PRIMERO. Se sobresee en el juicio por cuanto a los quejosos **********, **********, **********, **********, ********** y **********, en los términos que se han precisado en el considerando tercero de esta ejecutoria.

SEGUNDO. La Justicia de la Unión ampara y protege a **********, **********, **********, **********, **********, **********, **********, **********, **********, **********, ********** o ********** o **********, **********, **********, **********, **********, **********, **********, **********, **********, **********, **********, **********, **********, ********** y ********** o **********, contra los actos que reclamaron del Primer Tribunal Unitario del Vigésimo Circuito como ordenadora y del director del Centro de Readaptación Social número 14 "El Amate" en el Estado de Chiapas como ejecutora, en términos de lo señalado en el apartado 2 del considerando octavo de este fallo.

TERCERO. La Justicia de la Unión ampara y protege a **********, **********, **********, **********, **********, **********, **********, ********** y **********, contra los actos que reclamaron del Primer Tribunal Unitario del Vigésimo Circuito como ordenadora y del director del Centro de Readaptación Social Número 14 "El Amate" en el Estado de Chiapas como ejecutora, en términos de lo señalado en el apartado 3 del considerando octavo de este fallo.

CUARTO. La Justicia de la Unión ampara y protege a **********, **********, **********, **********, **********, ********** o ********** o **********, **********, **********, **********, **********, **********, **********, **********, **********, ********** y ********** o **********, contra los actos que reclamaron del Primer Tribunal Unitario del Vigésimo Circuito como ordenadora, y del director del Centro de Readaptación Social Número 14 "El Amate" en el Estado de Chiapas como ejecutora, en términos de lo señalado en el apartado 4 del considerando octavo de este fallo.

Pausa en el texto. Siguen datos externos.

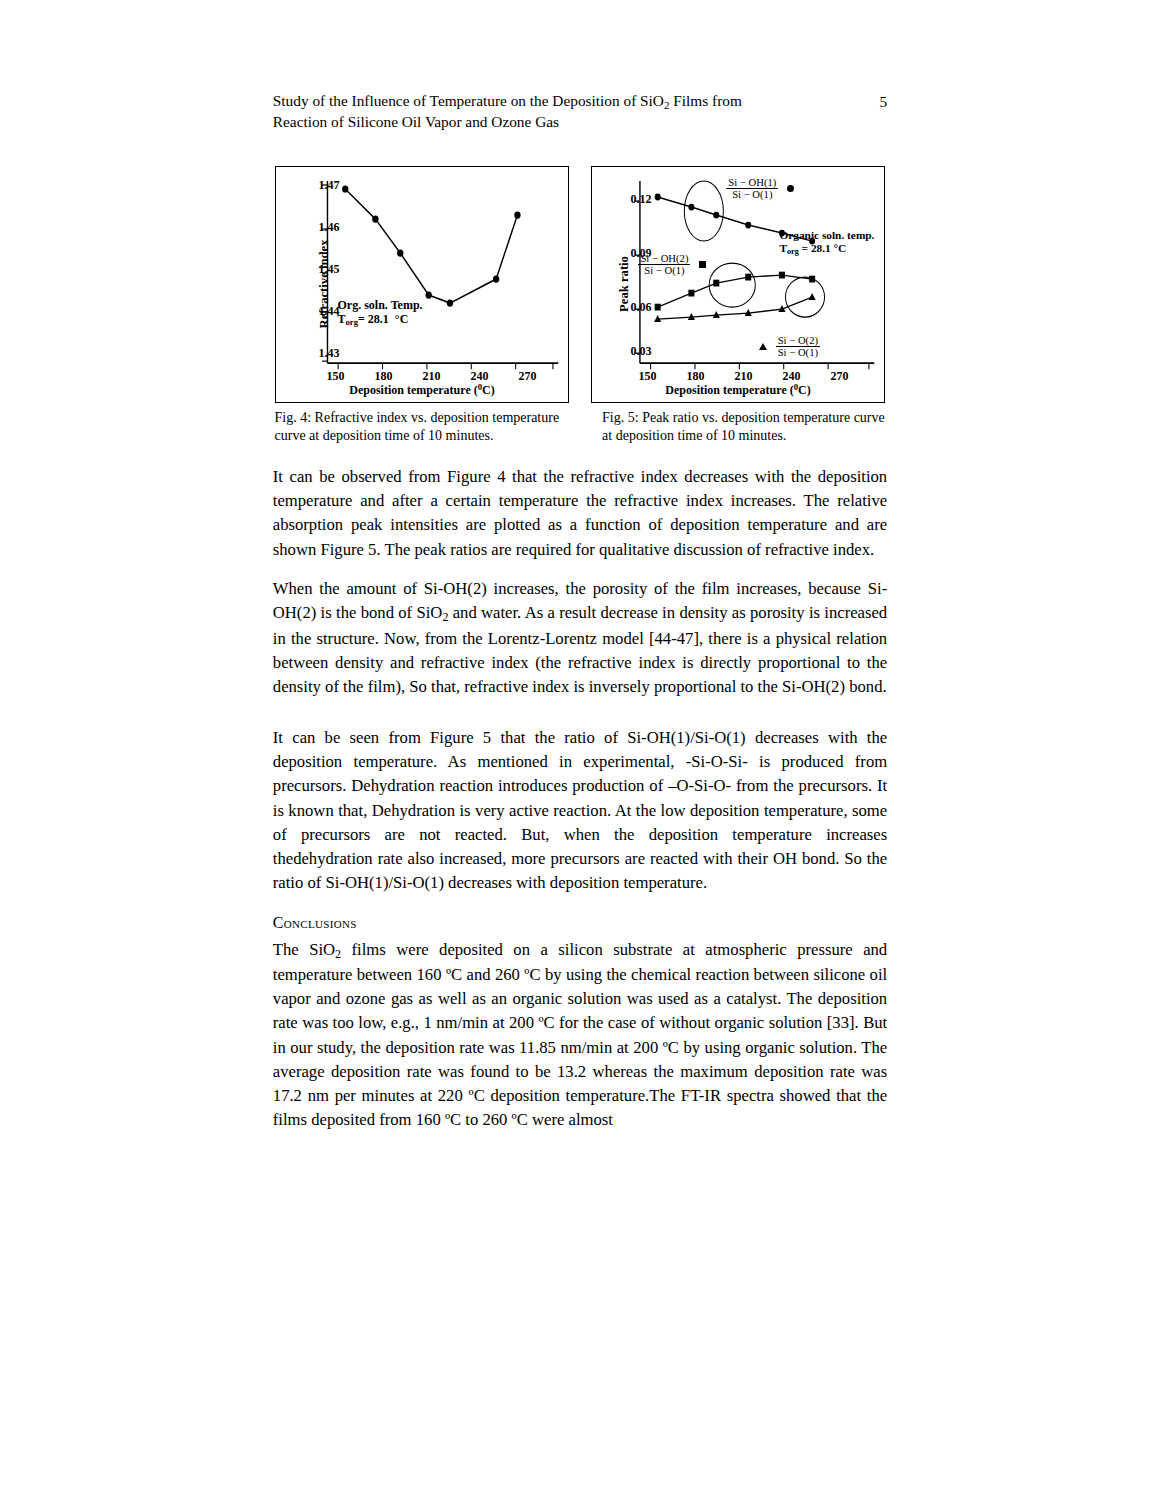Study of the Influence of Temperature on the Deposition of SiO2 Films from Reaction of Silicone Oil Vapor and Ozone Gas
5
Refractive index
1.47 1.46 1.45 1.44 1.43
150 180 210 240 270
Org. soln. Temp.
Torg= 28.1 °C
Deposition temperature (0C)
Fig. 4: Refractive index vs. deposition temperature curve at deposition time of 10 minutes.
Peak ratio
0.12 0.09 0.06 0.03
150 180 210 240 270
Si − OH(1) Si − O(1)
Si − OH(2) Si − O(1)
Si − O(2) Si − O(1)
Organic soln. temp.
Torg = 28.1 °C
Deposition temperature (0C)
Fig. 5: Peak ratio vs. deposition temperature curve at deposition time of 10 minutes.
It can be observed from Figure 4 that the refractive index decreases with the deposition temperature and after a certain temperature the refractive index increases. The relative absorption peak intensities are plotted as a function of deposition temperature and are shown Figure 5. The peak ratios are required for qualitative discussion of refractive index.
When the amount of Si-OH(2) increases, the porosity of the film increases, because Si-OH(2) is the bond of SiO2 and water. As a result decrease in density as porosity is increased in the structure. Now, from the Lorentz-Lorentz model [44-47], there is a physical relation between density and refractive index (the refractive index is directly proportional to the density of the film), So that, refractive index is inversely proportional to the Si-OH(2) bond.
It can be seen from Figure 5 that the ratio of Si-OH(1)/Si-O(1) decreases with the deposition temperature. As mentioned in experimental, -Si-O-Si- is produced from precursors. Dehydration reaction introduces production of –O-Si-O- from the precursors. It is known that, Dehydration is very active reaction. At the low deposition temperature, some of precursors are not reacted. But, when the deposition temperature increases thedehydration rate also increased, more precursors are reacted with their OH bond. So the ratio of Si-OH(1)/Si-O(1) decreases with deposition temperature.
Conclusions
The SiO2 films were deposited on a silicon substrate at atmospheric pressure and temperature between 160 ºC and 260 ºC by using the chemical reaction between silicone oil vapor and ozone gas as well as an organic solution was used as a catalyst. The deposition rate was too low, e.g., 1 nm/min at 200 ºC for the case of without organic solution [33]. But in our study, the deposition rate was 11.85 nm/min at 200 ºC by using organic solution. The average deposition rate was found to be 13.2 whereas the maximum deposition rate was 17.2 nm per minutes at 220 ºC deposition temperature.The FT-IR spectra showed that the films deposited from 160 ºC to 260 ºC were almost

Notifíquese; con testimonio de esta resolución, devuélvanse los autos al Tribunal Unitario de origen, con fundamento en el artículo 106 de la Ley de Amparo requiérasele para que a la brevedad informe sobre el cumplimiento que dé a esta ejecutoria.

Así, lo resolvió la Primera Sala de la Suprema Corte de Justicia de la Nación, por mayoría de cuatro votos de los señores Ministros: José de Jesús Gudiño Pelayo, José Ramón Cossío Díaz (ponente), Juan N. Silva Meza y Olga Sánchez Cordero de García Villegas, en contra del voto emitido por el presidente Sergio A. Valls Hernández, quien formulará voto particular.

En términos de lo previsto en los artículos 3, fracción II, 13, 14 y 18 de la Ley Federal de Transparencia y Acceso a la Información Pública Gubernamental, en esta versión pública se suprime la información considerada legalmente como reservada o confidencial que encuadra en esos supuestos normativos.

Nota: La tesis de rubro: "DEFENSA ADECUADA EN LA AVERIGUACIÓN PREVIA. LA FALTA DE ENTREVISTA PREVIA Y EN PRIVADO DEL INDICIADO CON SU DEFENSOR, NO RESTA, EN TODOS LOS CASOS, EFICACIA PROBATORIA A LA CONFESIÓN RENDIDA (INTERPRETACIÓN DE LA FRACCIÓN II, EN RELACIÓN CON LAS DIVERSAS IX Y X DEL ARTÍCULO 20, APARTADO A, DE LA CONSTITUCIÓN FEDERAL)." citada en esta ejecutoria aparece publicada con la clave 1a. CC/2005 en el Semanario Judicial de la Federación y su Gaceta, Novena Época, Tomo XXIII, enero de 2006, página 720.